Could such Hermetic art act though as a talisman, a form of invocation a magical act in itself? Through the use of harmonious proportion, could a painting act as a magnet, a receptacle and a conducting medium for transcendent or numinous energies emenating from the macrocosm? When concentrated and focused by the work of art, could it exert an occult influence on the microcosm of man if only subliminally or subconsciously? This may all sound far fetched but consider what the C's had to say about those disturbing murals at Denver Airport, which could induce an alpha wave state in the unsuspecting and thereby induce an hypnotic effect in those viewing them. Michael Baigent and Richard Leigh went on to show in their book how these Hermetic concepts or principles were also carried over into Renaissance poetry, literature and theatre and even to opera. In the case of the theatre, the greatest exponent of it in the 16th and 17th centuries was, of course, William Shakespeare, who may have been Sir Francis Bacon and his associates. Even the English theatres themselves embodied Hermetic principles within their design.
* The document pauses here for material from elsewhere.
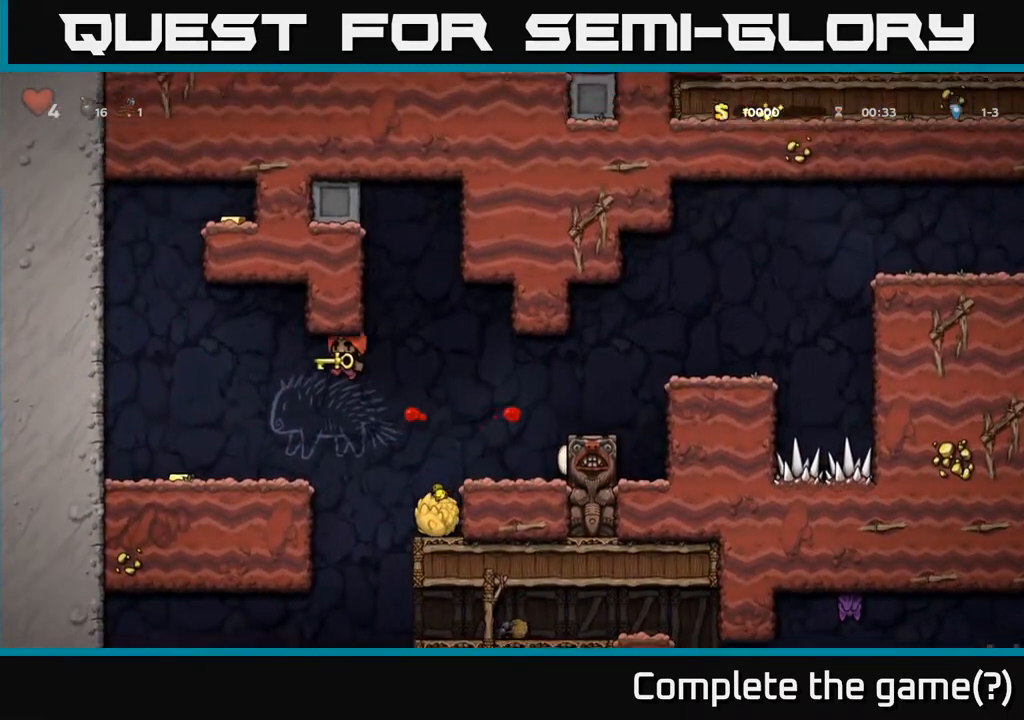
{"buttons": ["DPAD_RIGHT"], "left_stick": "center", "right_stick": "center", "events": [[317, "DPAD_LEFT", "up"], [367, "DPAD_RIGHT", "down"]]}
To keep these Hermetic connections going, it should be borne in mind that Nicolas Poussin's great teacher and mentor was the prominent Jesuit priest
Athanasius Kircher, who taught Poussin the techniques of perspective. Kircher was probably the supreme representative of Hermeticism in the post-Reformation Catholic Church. Like so many Hermeticists of that age, Kircher studied and taught philosophy and mathematics. He also investigated magnetism and took up astronomy, having purchased a telescope, and in 1623 recorded his observations of sunspots. Unusually for a catholic cleric of that time, he harboured an interest in comparative religions. Indeed, he regarded Egyptian paganism as virtually the fount of all other beliefs and creeds. From our perspective, it is interesting that he believed the Hermetic corpus (body of work) contained the core of an
ancient theology embraced by all peoples. Every religion, he concluded, possessed an exoteric and an esoteric aspect and in the esoteric aspects of the world's faiths, he sought a common denominator. In some ways this concept reflects the ideas of
Gardiner and
Osborn, who would argue that Kircher's common denominator was the arcane secrets of the
Shining Ones, a wandering shamanic priesthood who had inherited their esoteric knowledge and symbolism from the lost but once great civilisation of Atlantis.
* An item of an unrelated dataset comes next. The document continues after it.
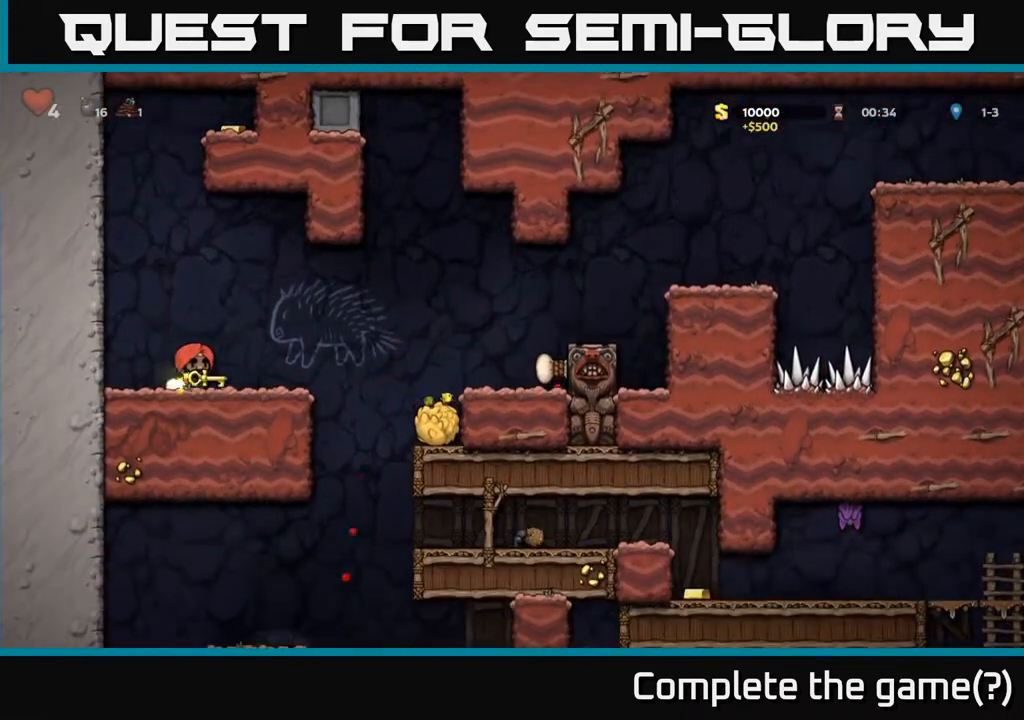
{"buttons": ["DPAD_LEFT"], "left_stick": "center", "right_stick": "center", "events": [[283, "DPAD_RIGHT", "up"], [317, "DPAD_LEFT", "down"]]}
Apart from Poussin, Kircher also influenced another important figure of the age and that was the Scotsman
Sir Robert Moray, one of the first recorded Freemasons in modern history. In correspondence with another person, Moray had recommended a book by Kircher on Egyptian hieroglyphics. One of Kircher's other texts was
Ars Magna Scienda (The Great Art of Knowledge). This depicted on its frontispiece an eye contained in a triangle, illumined by the rays of the Deity. You may recall this device cropping up in Gary Osborn's article on Poussin's paintings. It also is a device, usually known as the Eye of Providence, that was subsequently used by Freemasonry and ultimately found its way on to the US Dollar Bill.
However, despite its seeming masonic connections, the association of an eye with the concept of Divine Providence has commonly been found in Christianity. In late Renaissance European iconography, the Eye, surrounded by a triangle, was an explicit image of the Christian Holy Trinity. Seventeenth century depictions of the Eye sometimes show it surrounded by clouds or sunbursts. The Eye of God in a triangle is still used in church architecture and Christian art today to symbolise the Trinity and God's omnipresence and divine providence. Hence, Kircher's use of it on his
Ars Magna Scienda should not necessarily be taken to suggest he had masonic links but it does, I think, strongly demonstrate his Hermetic roots.
The Hermetic principles learned from Kircher would therefore be carried through into Poussin's paintings, including the Shepherds of Arcadia.